酵素免疫測定法(ELISA)は、生体試料中の抗体、抗原、タンパク質、糖タンパク質を測定するために一般的に用いられる免疫学的測定法である。 例えば、HIV感染の診断、妊娠検査、細胞上清や血清中のサイトカインや可溶性受容体の測定などが挙げられる。 ELISA法は一般に96ウェルプレートで行われ、1回の実験で多検体の測定が可能である。 これらのプレートは、抗体または抗原が表面に確実に付着するように、特殊な吸収プレート(例:NUNC Immunoプレート)である必要があります。 各ELISAは特定の抗原を測定し、様々な抗原に対応したキットが広く販売されています。

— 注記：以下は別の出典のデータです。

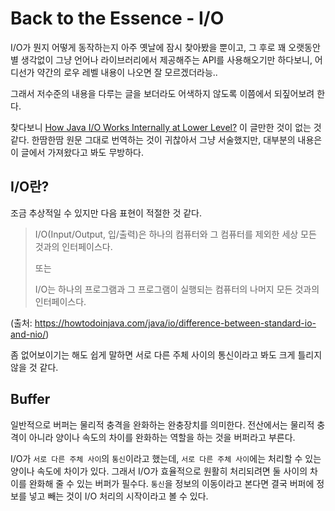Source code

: # Back to the Essence - I/O

I/O가 뭔지 어떻게 동작하는지 아주 옛날에 잠시 찾아봤을 뿐이고, 그 후로 꽤 오랫동안 별 생각없이 그냥 언어나 라이브러리에서 제공해주는 API를 사용해오기만 하다보니, 어디선가 약간의 로우 레벨 내용이 나오면 잘 모르겠더라능..

그래서 저수준의 내용을 다루는 글을 보더라도 어색하지 않도록 이쯤에서 되짚어보려 한다.

찾다보니 [How Java I/O Works Internally at Lower Level?](https://howtodoinjava.com/java/io/how-java-io-works-internally-at-lower-level/) 이 글만한 것이 없는 것 같다. 한땀한땀 원문 그대로 번역하는 것이 귀찮아서 그냥 서술했지만, 대부분의 내용은 이 글에서 가져왔다고 봐도 무방하다.

## I/O란?

조금 추상적일 수 있지만 다음 표현이 적절한 것 같다.

>I/O(Input/Output, 입/출력)은 하나의 컴퓨터와 그 컴퓨터를 제외한 세상 모든 것과의 인터페이스다.
>
>또는
>
>I/O는 하나의 프로그램과 그 프로그램이 실행되는 컴퓨터의 나머지 모든 것과의 인터페이스다.

(출처: https://howtodoinjava.com/java/io/difference-between-standard-io-and-nio/)

좀 없어보이기는 해도 쉽게 말하면 서로 다른 주체 사이의 통신이라고 봐도 크게 틀리지 않을 것 같다.

## Buffer

일반적으로 버퍼는 물리적 충격을 완화하는 완충장치를 의미한다. 전산에서는 물리적 충격이 아니라 양이나 속도의 차이를 완화하는 역할을 하는 것을 버퍼라고 부른다.

I/O가 `서로 다른 주체 사이`의 `통신`이라고 했는데, `서로 다른 주체 사이`에는 처리할 수 있는 양이나 속도에 차이가 있다. 그래서 I/O가 효율적으로 원활히 처리되려면 둘 사이의 차이를 완화해 줄 수 있는 버퍼가 필수다. `통신`을 정보의 이동이라고 본다면 결국 버퍼에 정보를 넣고 빼는 것이 I/O 처리의 시작이라고 볼 수 있다.



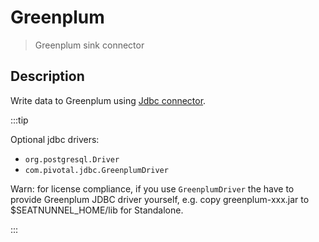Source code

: # Greenplum

> Greenplum sink connector

## Description

Write data to Greenplum using [Jdbc connector](Jdbc.md).

:::tip

Optional jdbc drivers:
- `org.postgresql.Driver`
- `com.pivotal.jdbc.GreenplumDriver`

Warn: for license compliance, if you use `GreenplumDriver` the have to provide Greenplum JDBC driver yourself, e.g. copy greenplum-xxx.jar to $SEATNUNNEL_HOME/lib for Standalone.

:::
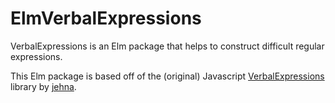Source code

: # ElmVerbalExpressions

VerbalExpressions is an Elm package that helps to construct difficult regular
expressions.

This Elm package is based off of the (original) Javascript
[VerbalExpressions](https://github.com/VerbalExpressions/JSVerbalExpressions)
library by [jehna](https://github.com/jehna/).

図1の写真のELISAはいわゆるサンドイッチELISAで、ここでは2組の抗体を用いてサイトカインなどの分泌産物を検出することができます。 方法は示された順序で段階的に行われる。 第1ステップでは、ELISAプレートに捕捉抗体をコートし、過剰の未結合抗体はプレートから洗浄される。 捕捉抗体は、目的の抗原に対する抗体で、
図1. ELISA法。 上に記述されているのはサンドイッチELISAで、アッセイのステップを示し、順に1〜4の番号が付けられている。
次にサンプル(例えば尿、血清、または細胞上清)が加えられる。 サンプル中に含まれる抗原は、すでにプレートにコーティングされている捕捉抗体に結合します。 サンプルは通常、二重または三重に添加し(統計解析を可能にするため)、アッセイの検出レベル内に収まるように濃度を変化させる。 ステップ3では、検出用抗体を添加します。 この抗体は酵素で標識されており、通常はホースラディッシュペルオキシダーゼまたはアルカリホスファターゼで標識されています。 検出抗体は、すでにプレートに結合している標的抗原に結合します。 最後に、基質がプレートに加えられます。 ELISA法は通常、基質(例えばTMBやABTS)を着色生成物に変換する反応を利用して発色させ、プレートリーダーで測定することができます。 その後、光学濃度(OD)を用いてサンプル中の抗原濃度を算出することができます。 典型的な標準曲線。 IFN-γ ELISAの標準曲線です。 試料中の抗原濃度を求めるには、濃度既知の溶液を用いた標準曲線を作成する必要があります。